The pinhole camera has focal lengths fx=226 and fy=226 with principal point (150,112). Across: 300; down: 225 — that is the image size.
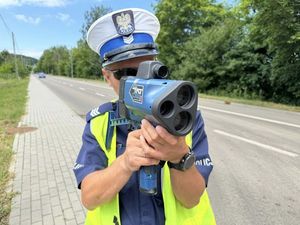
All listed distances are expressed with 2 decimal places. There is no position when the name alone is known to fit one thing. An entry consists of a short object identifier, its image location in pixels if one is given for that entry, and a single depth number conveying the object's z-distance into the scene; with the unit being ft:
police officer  2.79
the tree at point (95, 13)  117.83
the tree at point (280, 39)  31.05
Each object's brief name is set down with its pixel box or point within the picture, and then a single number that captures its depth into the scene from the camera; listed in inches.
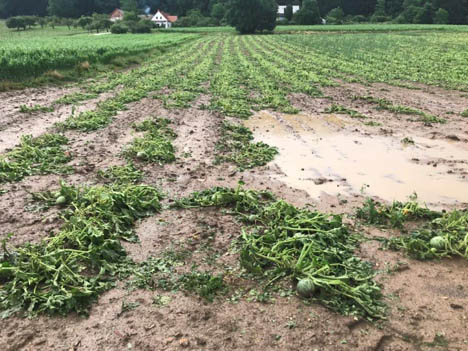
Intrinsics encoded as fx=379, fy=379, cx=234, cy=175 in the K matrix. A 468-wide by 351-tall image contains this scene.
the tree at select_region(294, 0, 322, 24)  3521.2
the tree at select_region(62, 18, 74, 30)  3765.3
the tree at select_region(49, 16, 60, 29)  3758.9
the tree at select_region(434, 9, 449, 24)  3336.6
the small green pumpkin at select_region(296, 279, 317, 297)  152.9
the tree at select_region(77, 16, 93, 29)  3636.8
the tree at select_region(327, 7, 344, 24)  3787.6
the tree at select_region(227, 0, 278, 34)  2807.6
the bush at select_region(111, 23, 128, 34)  2866.6
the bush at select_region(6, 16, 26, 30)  3348.9
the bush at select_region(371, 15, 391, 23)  3870.6
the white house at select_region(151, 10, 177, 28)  4352.9
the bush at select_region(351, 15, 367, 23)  3991.4
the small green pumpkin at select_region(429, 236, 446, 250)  186.1
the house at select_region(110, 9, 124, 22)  4590.6
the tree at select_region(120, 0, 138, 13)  4590.6
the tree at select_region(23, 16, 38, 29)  3450.1
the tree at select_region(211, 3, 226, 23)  4121.6
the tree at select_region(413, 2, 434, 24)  3511.3
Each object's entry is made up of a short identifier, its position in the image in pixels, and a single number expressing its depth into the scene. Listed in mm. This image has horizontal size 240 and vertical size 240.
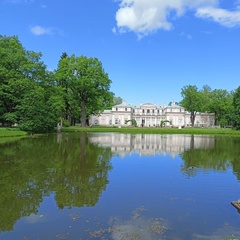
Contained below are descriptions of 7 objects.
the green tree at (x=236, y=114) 57572
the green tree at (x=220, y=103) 88125
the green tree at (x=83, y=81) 58562
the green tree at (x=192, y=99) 94000
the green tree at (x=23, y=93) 41906
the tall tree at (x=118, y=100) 163550
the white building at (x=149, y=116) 104125
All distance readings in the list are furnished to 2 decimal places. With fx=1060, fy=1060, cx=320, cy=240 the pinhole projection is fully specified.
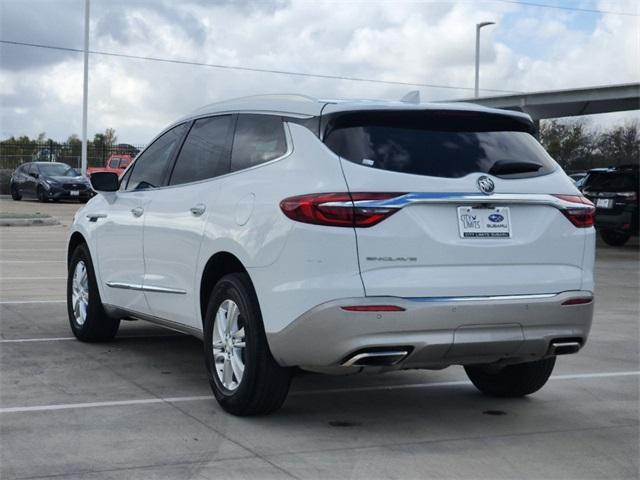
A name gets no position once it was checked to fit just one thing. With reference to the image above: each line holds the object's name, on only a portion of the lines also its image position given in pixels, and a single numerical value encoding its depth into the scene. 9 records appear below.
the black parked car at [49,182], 36.38
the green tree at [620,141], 68.75
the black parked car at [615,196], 22.94
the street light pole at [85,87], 41.78
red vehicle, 44.16
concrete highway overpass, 30.44
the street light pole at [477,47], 44.59
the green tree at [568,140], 70.50
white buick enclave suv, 5.38
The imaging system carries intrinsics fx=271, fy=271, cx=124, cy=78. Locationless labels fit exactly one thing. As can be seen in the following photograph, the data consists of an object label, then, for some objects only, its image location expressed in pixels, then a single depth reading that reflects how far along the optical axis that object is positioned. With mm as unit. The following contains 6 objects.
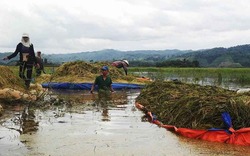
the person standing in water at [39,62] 12111
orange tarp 4025
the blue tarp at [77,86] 10190
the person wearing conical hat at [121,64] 12743
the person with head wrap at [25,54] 8331
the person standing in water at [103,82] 8644
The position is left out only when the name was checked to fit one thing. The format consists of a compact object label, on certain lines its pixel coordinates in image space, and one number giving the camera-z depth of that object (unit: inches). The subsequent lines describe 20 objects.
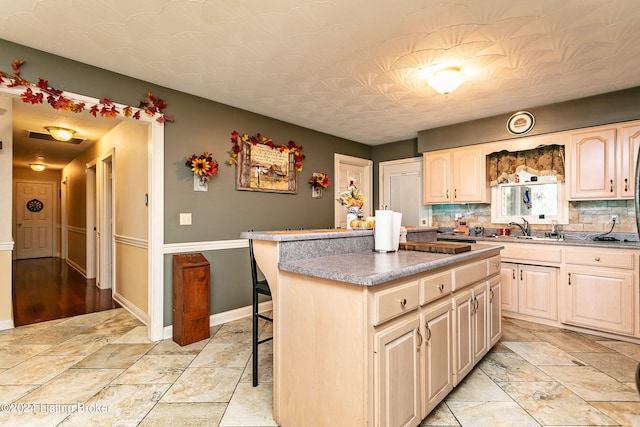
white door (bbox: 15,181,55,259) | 323.0
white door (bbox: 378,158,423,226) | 200.8
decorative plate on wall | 145.0
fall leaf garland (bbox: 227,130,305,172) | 141.9
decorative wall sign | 144.8
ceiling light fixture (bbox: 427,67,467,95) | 103.7
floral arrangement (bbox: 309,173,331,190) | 179.8
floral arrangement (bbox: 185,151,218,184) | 125.3
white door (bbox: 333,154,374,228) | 198.5
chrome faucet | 153.6
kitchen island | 55.0
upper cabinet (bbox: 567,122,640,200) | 122.3
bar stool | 84.4
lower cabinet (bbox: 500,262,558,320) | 131.3
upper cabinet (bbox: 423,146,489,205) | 162.2
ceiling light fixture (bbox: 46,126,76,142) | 163.0
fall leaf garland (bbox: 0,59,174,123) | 89.4
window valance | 146.9
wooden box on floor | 113.8
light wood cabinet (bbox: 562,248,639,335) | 114.4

How to complete this task >> Would you return the data above exactly as written, minus the images?

Exercise output >>
The pinhole camera has focal lengths fx=226 and fy=226 with principal point (150,112). Across: 300; down: 225 — that is the image size.
All listed distances are expressed with 2 decimal places. There is no position when the name alone is known to fit one thing. An entry consists of a short object identifier, its image location in pixels if one is given for that entry, and a single depth number conveying the object's z-distance into the scene; with the unit being ft:
police officer  2.79
the tree at point (95, 13)  117.83
the tree at point (280, 39)  31.05
Each object's brief name is set down with its pixel box or point within the picture, and then a single number that captures its depth into the scene from the camera; listed in inches.
Intrinsics encoded as fx=379, fy=379, cx=234, cy=175 in the K matrix. A 468-wide by 351-tall image contains this scene.
the tree at select_region(294, 0, 322, 24)  3521.2
the tree at select_region(62, 18, 74, 30)  3765.3
the tree at select_region(49, 16, 60, 29)  3758.9
the tree at select_region(434, 9, 449, 24)  3336.6
the small green pumpkin at select_region(296, 279, 317, 297)  152.9
the tree at select_region(77, 16, 93, 29)  3636.8
the tree at select_region(327, 7, 344, 24)  3787.6
the tree at select_region(227, 0, 278, 34)  2807.6
the bush at select_region(111, 23, 128, 34)  2866.6
the bush at select_region(6, 16, 26, 30)  3348.9
the bush at select_region(371, 15, 391, 23)  3870.6
the white house at select_region(151, 10, 177, 28)  4352.9
the bush at select_region(351, 15, 367, 23)  3991.4
the small green pumpkin at select_region(429, 236, 446, 250)  186.1
the house at select_region(110, 9, 124, 22)  4590.6
the tree at select_region(120, 0, 138, 13)  4590.6
the tree at select_region(23, 16, 38, 29)  3450.1
the tree at select_region(211, 3, 226, 23)  4121.6
the tree at select_region(413, 2, 434, 24)  3511.3
Each object's entry is made up of a short identifier, its position in the image in pixels, and a single number expressing its depth into the scene. Listed in mm. This image has horizontal size 240 and vertical size 240.
Contained below are descriptions of 7 objects.
the green tree at (x=236, y=114) 57572
the green tree at (x=220, y=103) 88125
the green tree at (x=83, y=81) 58562
the green tree at (x=192, y=99) 94000
the green tree at (x=23, y=93) 41906
the tall tree at (x=118, y=100) 163550
the white building at (x=149, y=116) 104125
All distance readings in the list are furnished to 2 decimal places. With fx=1060, fy=1060, cx=320, cy=240 the pinhole projection is fully specified.
A name gets no position once it was checked to fit just one thing. With reference to the image above: each line holds the object's name, on only a portion of the lines also its image position given in pixels, and a single numerical value encoding its depth into the scene. 9 records appear below.
the black parked car at [49,182], 36.38
the green tree at [620,141], 68.75
the black parked car at [615,196], 22.94
the street light pole at [85,87], 41.78
red vehicle, 44.16
concrete highway overpass, 30.44
the street light pole at [477,47], 44.59
the green tree at [568,140], 70.50
white buick enclave suv, 5.38
The imaging system carries intrinsics fx=271, fy=271, cx=124, cy=78. Locationless labels fit exactly one thing. As can be seen in the following photograph, the data consists of an object label, then, for some objects only, its image location expressed in pixels, then a single depth reading that reflects how far along the optical axis that object is positioned. With mm as unit. The following contains 6 objects.
the person standing in water at [39,62] 12111
orange tarp 4025
the blue tarp at [77,86] 10190
the person wearing conical hat at [121,64] 12743
the person with head wrap at [25,54] 8331
the person standing in water at [103,82] 8644
The position is left out only when the name was checked to fit one thing. The format consists of a compact object label, on certain lines its pixel coordinates in image space, and one number giving the camera-z depth of that object (unit: inches). The subsequent lines describe 20 objects.
white door (bbox: 15,181,55,259) | 323.0
white door (bbox: 378,158,423,226) | 200.8
decorative plate on wall | 145.0
fall leaf garland (bbox: 227,130,305,172) | 141.9
decorative wall sign | 144.8
ceiling light fixture (bbox: 427,67,467,95) | 103.7
floral arrangement (bbox: 309,173,331,190) | 179.8
floral arrangement (bbox: 185,151,218,184) | 125.3
white door (bbox: 333,154,374,228) | 198.5
chrome faucet | 153.6
kitchen island | 55.0
upper cabinet (bbox: 567,122,640,200) | 122.3
bar stool | 84.4
lower cabinet (bbox: 500,262,558,320) | 131.3
upper cabinet (bbox: 423,146,489,205) | 162.2
ceiling light fixture (bbox: 46,126,76,142) | 163.0
fall leaf garland (bbox: 0,59,174,123) | 89.4
window valance | 146.9
wooden box on floor | 113.8
light wood cabinet (bbox: 562,248,639,335) | 114.4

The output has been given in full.